Subinguinal microscopic varicocele repair is popular in adults, but is less commonly performed in adolescents. 3 Reports have suggested that even in the most experienced hands, microscopic varicocele repair can carry a 1% to 5% risk of testis atrophy, if the testis artery is inadvertently ligated. 11 It is likely that this rate of testis atrophy would vary, upward or downward, based on surgeon experience and case volume. It has been suggested, however, that even this small risk of atrophy is not acceptable in children, who do not undergo repair because of infertility. 6
The inguinal approach has been reported to be an inadequate procedure for adolescent varicocele repair. 3 This approach consists of individual ligation of veins in the inguinal canal, with or without magnification. This approach has reported recurrence rates of up to 28%, and the risk for hydrocele formation can be as high as 16%. 2 –4 Because of these considerations, some authors suggest the inguinal approach for varicocele repair should be abandoned in children in favor of the retroperitoneal open or laparoscopic approach. 3
Our procedure-based cost analysis was limited, because we did not directly compare LESS with an alternative form of varicocele repair during the same time/cost period. Compared with standard open repair, however, our data at least suggest that LESS is a more expensive procedure because of the bendable instruments, the port, and longer operative time. Excluding time utilization in the operating and recovery rooms, we estimated that the additional costs that are specific to LESS varicocelectomy amounted to $3908 per patient.

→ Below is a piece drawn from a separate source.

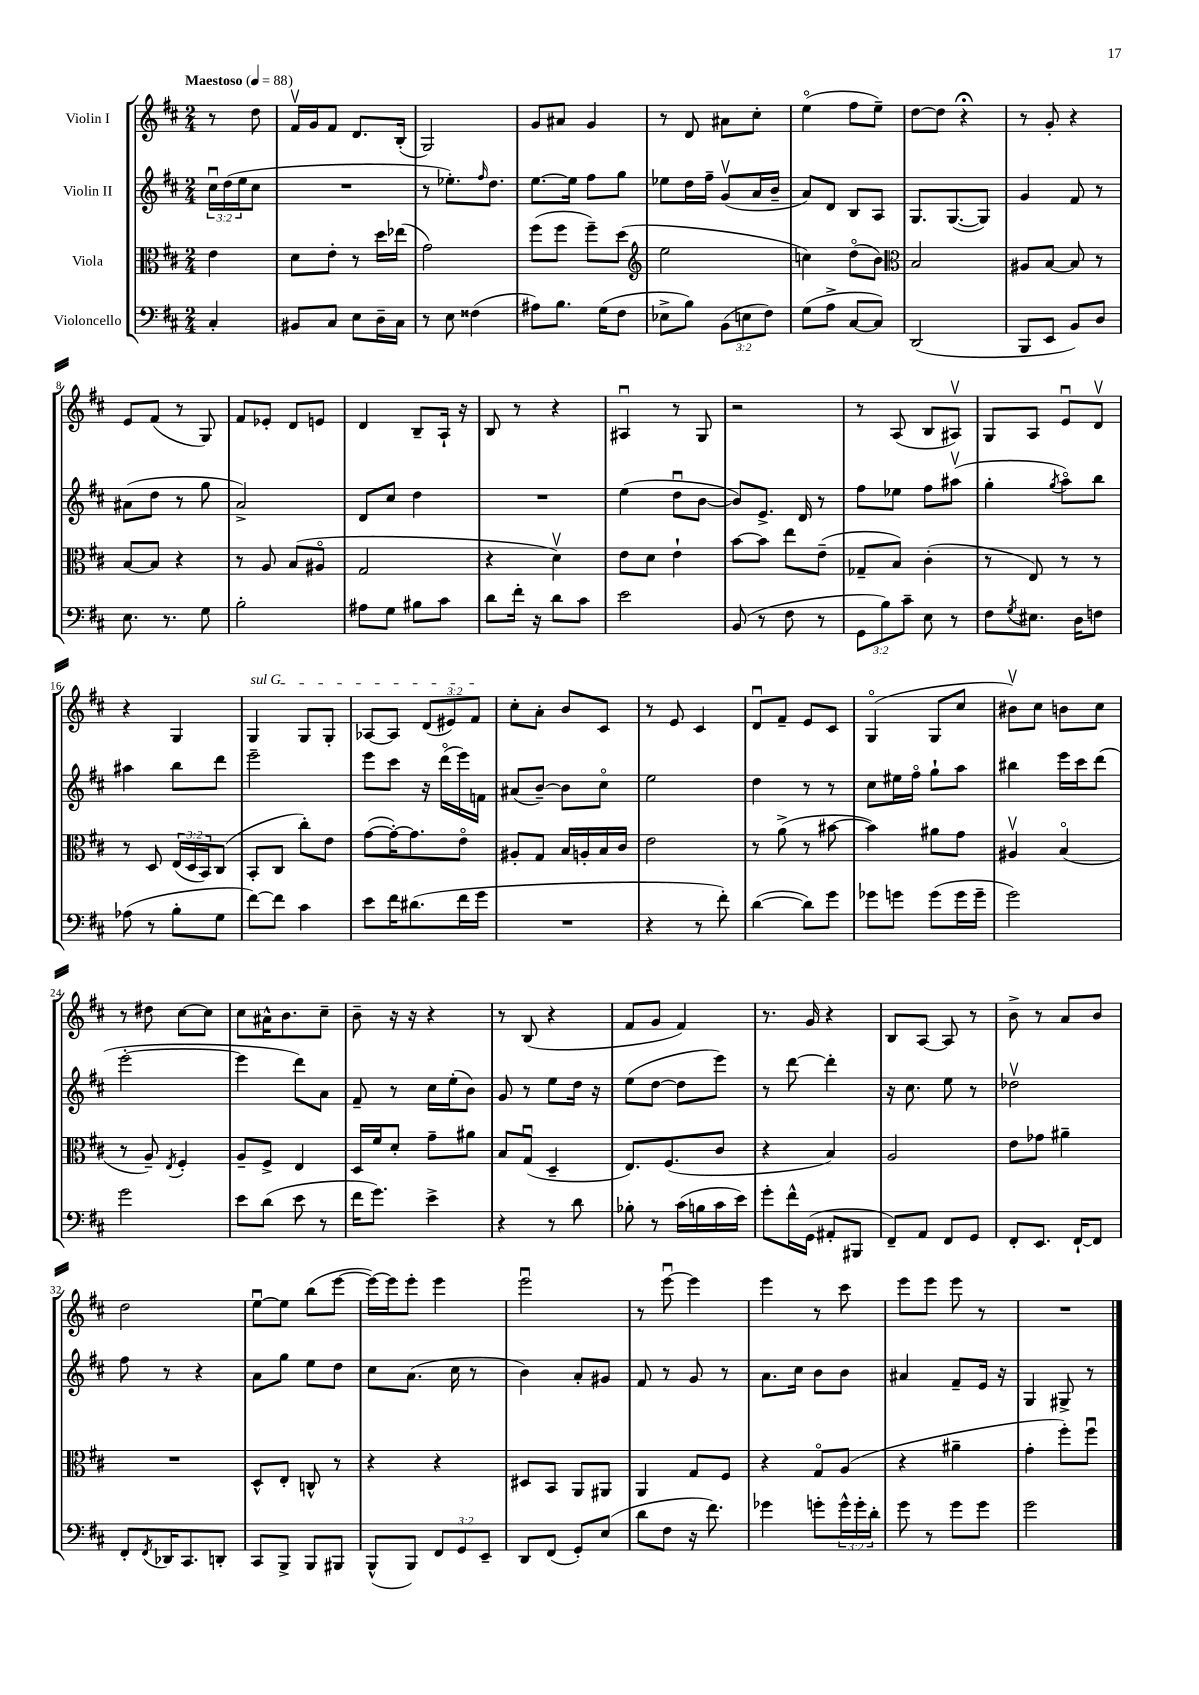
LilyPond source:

A benefit of any LESS procedure is the postoperative scar. In all cases, LESS varicocele repair resulted in virtually “scarless surgery,” even in patients who were very thin and had a shallow umbilicus. In these patients, it is important to place the semicircular incision on the inner margin of the umbilicus and not directly on the anterior abdominal wall. We believe that careful placement of the curvilinear incision adds to the cosmetic benefit of LESS, because the incision follows the natural contour of the body and the umbilicus provides natural camouflage. Although the 2.0 to 2.5 cm incision is physically larger than individual incisions used for standard laparoscopic varicocele repair, we believe the LESS incision provides a better cosmetic result, because in standard laparoscopic varicocele repair, two or three smaller (3- or 5-mm) horizontal incisions are placed in more noticeable abdominal locations. These incisions are therefore smaller than a LESS incision, but may be more noticeable, because they are not hidden by the umbilicus. Future studies are needed to examine scar satisfaction in patients and parents after LESS and other forms of varicocele repair.
Conclusion
This series demonstrates that LESS varicocele repair appears to offer the same benefits of traditional laparoscopy but less risk, because it only exposes the patient to one port. LESS repair can be challenging, however, because of instrument clashing. Cosmetically, LESS results in a well-hidden umbilical scar, even in very thin patients, which may represent an additional advantage of LESS. Further studies are needed to determine the feasibility of lymphatic-sparing LESS varicocele repair and to compare LESS with alternative forms of varicocele repair to determine comparative risks, benefits, and patient satisfaction.
Footnotes
Disclosure Statement
No competing financial interests exist.